Stated goal.
Update the listing below by replacing every "common name" with "vernacular name" and keeping all other text the same.

Data for this exercise.
START

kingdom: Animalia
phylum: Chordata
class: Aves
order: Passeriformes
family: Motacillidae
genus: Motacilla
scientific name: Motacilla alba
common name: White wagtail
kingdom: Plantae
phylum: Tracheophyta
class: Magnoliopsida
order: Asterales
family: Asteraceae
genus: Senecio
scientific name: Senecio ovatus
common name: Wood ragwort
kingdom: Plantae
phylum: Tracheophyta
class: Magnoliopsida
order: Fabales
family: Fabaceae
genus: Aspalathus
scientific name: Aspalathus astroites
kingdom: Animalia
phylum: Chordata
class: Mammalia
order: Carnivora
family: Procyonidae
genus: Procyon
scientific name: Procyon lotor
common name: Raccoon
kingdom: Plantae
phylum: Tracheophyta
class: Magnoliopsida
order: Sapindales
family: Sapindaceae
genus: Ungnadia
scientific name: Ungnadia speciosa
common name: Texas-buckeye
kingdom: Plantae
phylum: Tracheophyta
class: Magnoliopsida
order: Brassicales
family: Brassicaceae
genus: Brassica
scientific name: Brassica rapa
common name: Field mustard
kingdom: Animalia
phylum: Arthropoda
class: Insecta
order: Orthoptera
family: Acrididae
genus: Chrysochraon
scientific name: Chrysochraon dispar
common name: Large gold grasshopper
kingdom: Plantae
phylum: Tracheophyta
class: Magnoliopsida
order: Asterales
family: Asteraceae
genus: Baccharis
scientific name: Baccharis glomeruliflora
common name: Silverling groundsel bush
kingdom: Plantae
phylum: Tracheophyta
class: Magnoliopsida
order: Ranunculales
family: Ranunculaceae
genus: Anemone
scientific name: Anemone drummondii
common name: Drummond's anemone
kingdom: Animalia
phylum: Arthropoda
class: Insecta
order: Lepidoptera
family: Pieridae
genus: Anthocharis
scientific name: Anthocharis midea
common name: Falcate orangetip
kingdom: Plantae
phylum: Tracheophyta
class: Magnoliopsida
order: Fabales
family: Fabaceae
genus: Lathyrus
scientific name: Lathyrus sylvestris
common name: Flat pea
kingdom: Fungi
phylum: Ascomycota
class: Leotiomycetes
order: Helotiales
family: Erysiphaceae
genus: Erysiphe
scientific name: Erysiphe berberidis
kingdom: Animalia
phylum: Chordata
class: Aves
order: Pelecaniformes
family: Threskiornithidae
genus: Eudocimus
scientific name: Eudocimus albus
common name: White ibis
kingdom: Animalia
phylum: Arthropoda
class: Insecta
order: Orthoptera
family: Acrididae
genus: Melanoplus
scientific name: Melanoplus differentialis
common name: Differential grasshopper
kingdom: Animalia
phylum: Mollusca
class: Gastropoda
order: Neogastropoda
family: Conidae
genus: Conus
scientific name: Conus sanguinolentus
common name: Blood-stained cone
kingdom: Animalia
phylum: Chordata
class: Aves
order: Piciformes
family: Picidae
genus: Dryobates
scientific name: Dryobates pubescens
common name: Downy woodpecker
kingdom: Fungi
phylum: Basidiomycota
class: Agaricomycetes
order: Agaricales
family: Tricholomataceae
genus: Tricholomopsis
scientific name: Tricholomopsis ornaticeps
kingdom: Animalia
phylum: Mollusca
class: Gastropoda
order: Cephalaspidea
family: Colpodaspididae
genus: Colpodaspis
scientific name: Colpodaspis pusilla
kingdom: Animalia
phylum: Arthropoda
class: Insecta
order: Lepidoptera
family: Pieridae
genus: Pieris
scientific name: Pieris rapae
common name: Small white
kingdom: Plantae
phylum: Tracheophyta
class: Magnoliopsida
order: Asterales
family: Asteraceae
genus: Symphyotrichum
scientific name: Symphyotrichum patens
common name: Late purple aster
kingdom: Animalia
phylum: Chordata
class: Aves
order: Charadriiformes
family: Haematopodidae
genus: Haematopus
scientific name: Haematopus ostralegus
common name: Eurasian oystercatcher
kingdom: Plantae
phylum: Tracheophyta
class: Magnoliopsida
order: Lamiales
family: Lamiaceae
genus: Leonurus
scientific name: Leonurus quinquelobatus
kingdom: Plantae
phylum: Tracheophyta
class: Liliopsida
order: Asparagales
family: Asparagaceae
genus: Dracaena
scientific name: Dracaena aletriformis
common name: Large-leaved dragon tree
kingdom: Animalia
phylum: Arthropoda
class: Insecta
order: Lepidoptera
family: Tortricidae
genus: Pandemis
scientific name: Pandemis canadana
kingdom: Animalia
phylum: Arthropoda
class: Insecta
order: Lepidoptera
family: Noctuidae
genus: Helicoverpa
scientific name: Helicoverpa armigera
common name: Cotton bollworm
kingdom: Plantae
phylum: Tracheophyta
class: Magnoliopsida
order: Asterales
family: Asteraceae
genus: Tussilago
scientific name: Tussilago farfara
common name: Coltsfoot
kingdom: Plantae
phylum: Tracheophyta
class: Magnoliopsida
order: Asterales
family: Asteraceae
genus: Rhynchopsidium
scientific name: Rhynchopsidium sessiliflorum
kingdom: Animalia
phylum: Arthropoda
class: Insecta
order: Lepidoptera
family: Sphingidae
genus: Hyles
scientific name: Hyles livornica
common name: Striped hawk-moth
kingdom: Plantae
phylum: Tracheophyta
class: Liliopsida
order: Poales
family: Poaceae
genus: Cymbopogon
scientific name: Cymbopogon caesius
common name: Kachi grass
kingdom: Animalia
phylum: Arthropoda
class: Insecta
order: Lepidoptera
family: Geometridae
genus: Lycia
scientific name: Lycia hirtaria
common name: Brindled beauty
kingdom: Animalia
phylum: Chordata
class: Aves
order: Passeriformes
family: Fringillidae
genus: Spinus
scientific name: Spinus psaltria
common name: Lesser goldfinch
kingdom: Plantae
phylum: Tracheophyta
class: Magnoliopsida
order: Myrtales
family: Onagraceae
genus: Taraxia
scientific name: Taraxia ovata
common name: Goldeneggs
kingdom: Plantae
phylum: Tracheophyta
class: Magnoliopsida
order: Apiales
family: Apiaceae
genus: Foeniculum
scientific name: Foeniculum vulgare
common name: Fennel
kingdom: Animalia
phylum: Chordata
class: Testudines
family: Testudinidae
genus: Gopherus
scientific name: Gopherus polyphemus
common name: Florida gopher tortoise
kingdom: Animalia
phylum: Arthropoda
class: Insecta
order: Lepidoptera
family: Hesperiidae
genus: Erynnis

END

Answer for the task.
kingdom: Animalia
phylum: Chordata
class: Aves
order: Passeriformes
family: Motacillidae
genus: Motacilla
scientific name: Motacilla alba
vernacular name: White wagtail
kingdom: Plantae
phylum: Tracheophyta
class: Magnoliopsida
order: Asterales
family: Asteraceae
genus: Senecio
scientific name: Senecio ovatus
vernacular name: Wood ragwort
kingdom: Plantae
phylum: Tracheophyta
class: Magnoliopsida
order: Fabales
family: Fabaceae
genus: Aspalathus
scientific name: Aspalathus astroites
kingdom: Animalia
phylum: Chordata
class: Mammalia
order: Carnivora
family: Procyonidae
genus: Procyon
scientific name: Procyon lotor
vernacular name: Raccoon
kingdom: Plantae
phylum: Tracheophyta
class: Magnoliopsida
order: Sapindales
family: Sapindaceae
genus: Ungnadia
scientific name: Ungnadia speciosa
vernacular name: Texas-buckeye
kingdom: Plantae
phylum: Tracheophyta
class: Magnoliopsida
order: Brassicales
family: Brassicaceae
genus: Brassica
scientific name: Brassica rapa
vernacular name: Field mustard
kingdom: Animalia
phylum: Arthropoda
class: Insecta
order: Orthoptera
family: Acrididae
genus: Chrysochraon
scientific name: Chrysochraon dispar
vernacular name: Large gold grasshopper
kingdom: Plantae
phylum: Tracheophyta
class: Magnoliopsida
order: Asterales
family: Asteraceae
genus: Baccharis
scientific name: Baccharis glomeruliflora
vernacular name: Silverling groundsel bush
kingdom: Plantae
phylum: Tracheophyta
class: Magnoliopsida
order: Ranunculales
family: Ranunculaceae
genus: Anemone
scientific name: Anemone drummondii
vernacular name: Drummond's anemone
kingdom: Animalia
phylum: Arthropoda
class: Insecta
order: Lepidoptera
family: Pieridae
genus: Anthocharis
scientific name: Anthocharis midea
vernacular name: Falcate orangetip
kingdom: Plantae
phylum: Tracheophyta
class: Magnoliopsida
order: Fabales
family: Fabaceae
genus: Lathyrus
scientific name: Lathyrus sylvestris
vernacular name: Flat pea
kingdom: Fungi
phylum: Ascomycota
class: Leotiomycetes
order: Helotiales
family: Erysiphaceae
genus: Erysiphe
scientific name: Erysiphe berberidis
kingdom: Animalia
phylum: Chordata
class: Aves
order: Pelecaniformes
family: Threskiornithidae
genus: Eudocimus
scientific name: Eudocimus albus
vernacular name: White ibis
kingdom: Animalia
phylum: Arthropoda
class: Insecta
order: Orthoptera
family: Acrididae
genus: Melanoplus
scientific name: Melanoplus differentialis
vernacular name: Differential grasshopper
kingdom: Animalia
phylum: Mollusca
class: Gastropoda
order: Neogastropoda
family: Conidae
genus: Conus
scientific name: Conus sanguinolentus
vernacular name: Blood-stained cone
kingdom: Animalia
phylum: Chordata
class: Aves
order: Piciformes
family: Picidae
genus: Dryobates
scientific name: Dryobates pubescens
vernacular name: Downy woodpecker
kingdom: Fungi
phylum: Basidiomycota
class: Agaricomycetes
order: Agaricales
family: Tricholomataceae
genus: Tricholomopsis
scientific name: Tricholomopsis ornaticeps
kingdom: Animalia
phylum: Mollusca
class: Gastropoda
order: Cephalaspidea
family: Colpodaspididae
genus: Colpodaspis
scientific name: Colpodaspis pusilla
kingdom: Animalia
phylum: Arthropoda
class: Insecta
order: Lepidoptera
family: Pieridae
genus: Pieris
scientific name: Pieris rapae
vernacular name: Small white
kingdom: Plantae
phylum: Tracheophyta
class: Magnoliopsida
order: Asterales
family: Asteraceae
genus: Symphyotrichum
scientific name: Symphyotrichum patens
vernacular name: Late purple aster
kingdom: Animalia
phylum: Chordata
class: Aves
order: Charadriiformes
family: Haematopodidae
genus: Haematopus
scientific name: Haematopus ostralegus
vernacular name: Eurasian oystercatcher
kingdom: Plantae
phylum: Tracheophyta
class: Magnoliopsida
order: Lamiales
family: Lamiaceae
genus: Leonurus
scientific name: Leonurus quinquelobatus
kingdom: Plantae
phylum: Tracheophyta
class: Liliopsida
order: Asparagales
family: Asparagaceae
genus: Dracaena
scientific name: Dracaena aletriformis
vernacular name: Large-leaved dragon tree
kingdom: Animalia
phylum: Arthropoda
class: Insecta
order: Lepidoptera
family: Tortricidae
genus: Pandemis
scientific name: Pandemis canadana
kingdom: Animalia
phylum: Arthropoda
class: Insecta
order: Lepidoptera
family: Noctuidae
genus: Helicoverpa
scientific name: Helicoverpa armigera
vernacular name: Cotton bollworm
kingdom: Plantae
phylum: Tracheophyta
class: Magnoliopsida
order: Asterales
family: Asteraceae
genus: Tussilago
scientific name: Tussilago farfara
vernacular name: Coltsfoot
kingdom: Plantae
phylum: Tracheophyta
class: Magnoliopsida
order: Asterales
family: Asteraceae
genus: Rhynchopsidium
scientific name: Rhynchopsidium sessiliflorum
kingdom: Animalia
phylum: Arthropoda
class: Insecta
order: Lepidoptera
family: Sphingidae
genus: Hyles
scientific name: Hyles livornica
vernacular name: Striped hawk-moth
kingdom: Plantae
phylum: Tracheophyta
class: Liliopsida
order: Poales
family: Poaceae
genus: Cymbopogon
scientific name: Cymbopogon caesius
vernacular name: Kachi grass
kingdom: Animalia
phylum: Arthropoda
class: Insecta
order: Lepidoptera
family: Geometridae
genus: Lycia
scientific name: Lycia hirtaria
vernacular name: Brindled beauty
kingdom: Animalia
phylum: Chordata
class: Aves
order: Passeriformes
family: Fringillidae
genus: Spinus
scientific name: Spinus psaltria
vernacular name: Lesser goldfinch
kingdom: Plantae
phylum: Tracheophyta
class: Magnoliopsida
order: Myrtales
family: Onagraceae
genus: Taraxia
scientific name: Taraxia ovata
vernacular name: Goldeneggs
kingdom: Plantae
phylum: Tracheophyta
class: Magnoliopsida
order: Apiales
family: Apiaceae
genus: Foeniculum
scientific name: Foeniculum vulgare
vernacular name: Fennel
kingdom: Animalia
phylum: Chordata
class: Testudines
family: Testudinidae
genus: Gopherus
scientific name: Gopherus polyphemus
vernacular name: Florida gopher tortoise
kingdom: Animalia
phylum: Arthropoda
class: Insecta
order: Lepidoptera
family: Hesperiidae
genus: Erynnis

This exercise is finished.